You will be provided with a dataset of offers and some associated metadata around the retailers and brands that are sponsoring the offer. You will also be provided with a dataset of some brands that we support on our platform, and the categories that those products belong to.
Acceptance Criteria:
-
If a user searches for a category (ex. diapers) the tool should return a list of offers that are relevant to that category.
-
If a user searches for a brand (ex. Huggies) the tool should return a list of offers that are relevant to that brand.
-
If a user searches for a retailer (ex. Target) the tool should return a list of offers that are relevant to that retailer.
-
The tool should also return the score that was used to measure the similarity of the text input with each offer
- Note that the website may be down because it is limited by 1gb of data and the csv files are large enough to sometimes crash it https://nlp-store-offers.streamlit.app/
1.Clone repository:
git clone https://github.com/RileyFischer/NLP-store-offers
2.Go to directory:
cd (directory location)
- install libraries:
pip install -r requirements.txt
- run streamlit app:
streamlit run main.py
- Open main.ipynb to see the code and explore
- Streamlit based web interface
- Data Cleaning
- Semantic similarity: Using pretrained models to find the semantic similarity of text.
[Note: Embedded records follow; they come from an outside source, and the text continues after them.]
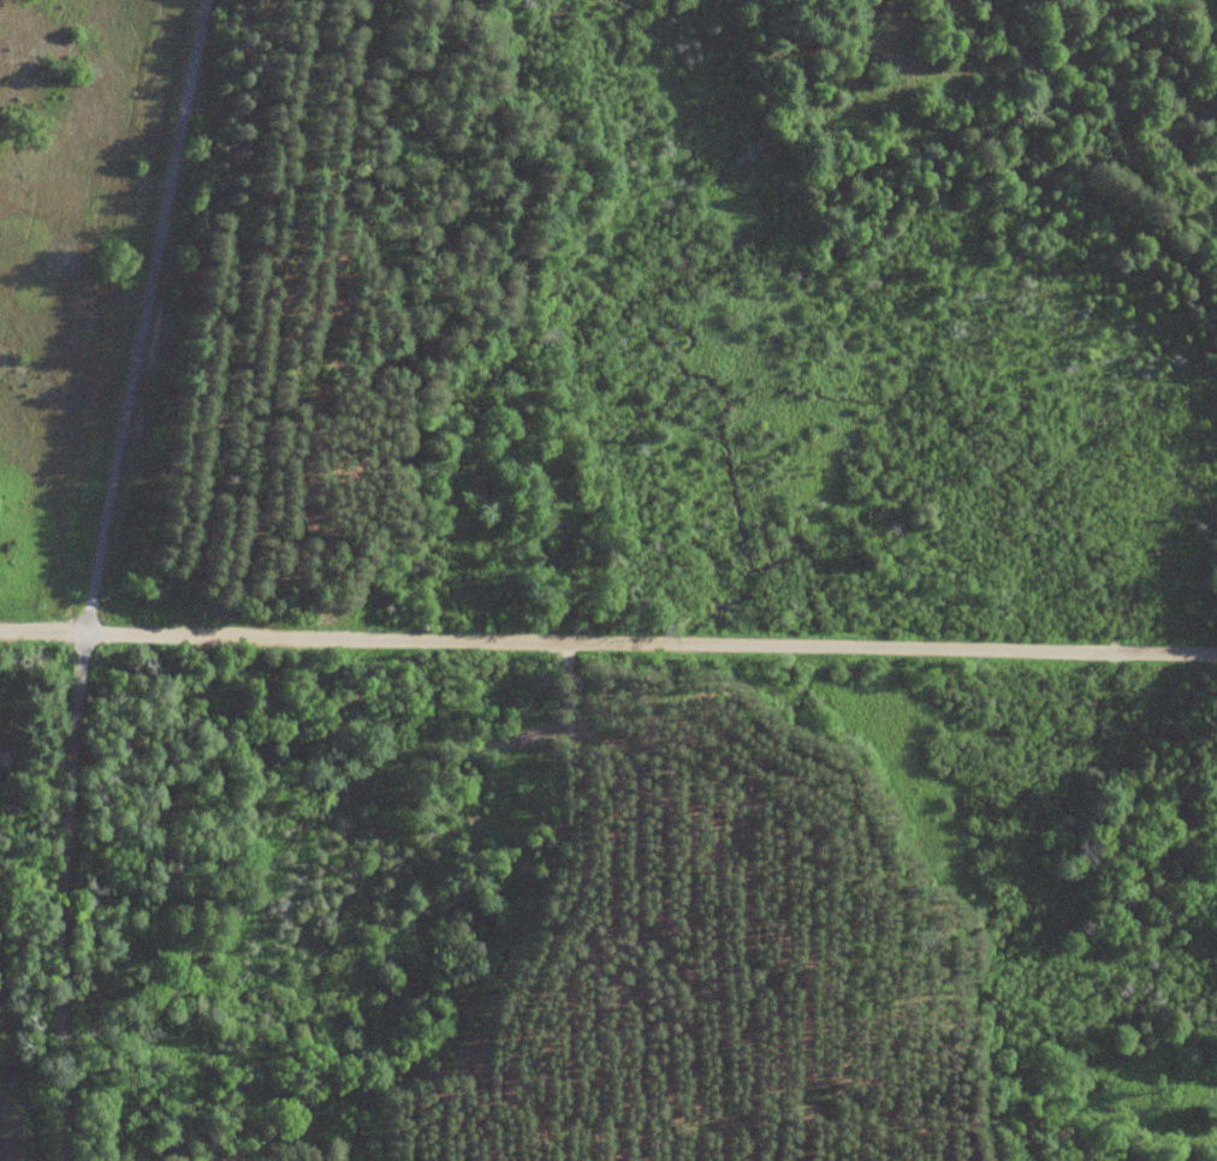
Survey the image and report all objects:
road: (99, 576)
road: (608, 643)
road: (576, 882)
building: (1057, 1129)
road: (677, 1135)
road: (530, 1138)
- Social Network Analysis: Using the relationship of categories to create and use a social network and grouping searches into relevant categories.
- Fast search: Each search should just take a second or two at most
- Single search bar: By having one search bar the user is presented with a simple and intuitive app that they can use to search for whatever they're thinking of and get offers back, without thinking about whether they want to know about categories, retailers, or brands.
-
The search is done seperatly by category, brand, and retailer and then the searches are combined by score so that the user can just do one search without differentiating what type of search they want to do.
-
One assumption I made is the the receipts column coresponds to the number of times an offer within that category for the brand has been used.
-
For the cosine similarity score I used the sentence transformer "multi-qa-mpnet-base-cos-v1" on the offers, brands, retailer, and search strings. I then measured the similarity of vectors from the sentence transformer by using cosine similarity.
-
The use of the square roots and dividing by 2 or 3 is put in place so that all scores have a range of -1 to 1.
-
Each search will score every possible offer. While we would want to limit the number of offers to just show a few of the top scoring offers, by scoring every offer it is possible for the user to keep scrolling through offers untill they find one they like.
-
For each score I am using multiple metrics and combining them. For example in the retailer score I just combine all three and weigh them equally. While this seems to be effective, I think if there was more data and true score metric that it would be a good idea to work on developing a model to treat each metric as a seperate feature and find how they can be combined in a more thoughtful way to reach a final score metric.
-
Brands are treated equally regardless of their total number of receipts. The benefit of this is that the offers presented are based on relevance so we should always be getting the most relevant offer possible. However this can be bad since people are less likely to shop at small brands, therefor having the list be flooded with small brands compared to large brands makes the offers less relevant to the person. I choose to assume people would be just as interested in offers from small brands compared to large brands, but in reality I think it would make sense to assume people prefer offers from large brands since more people already shop there.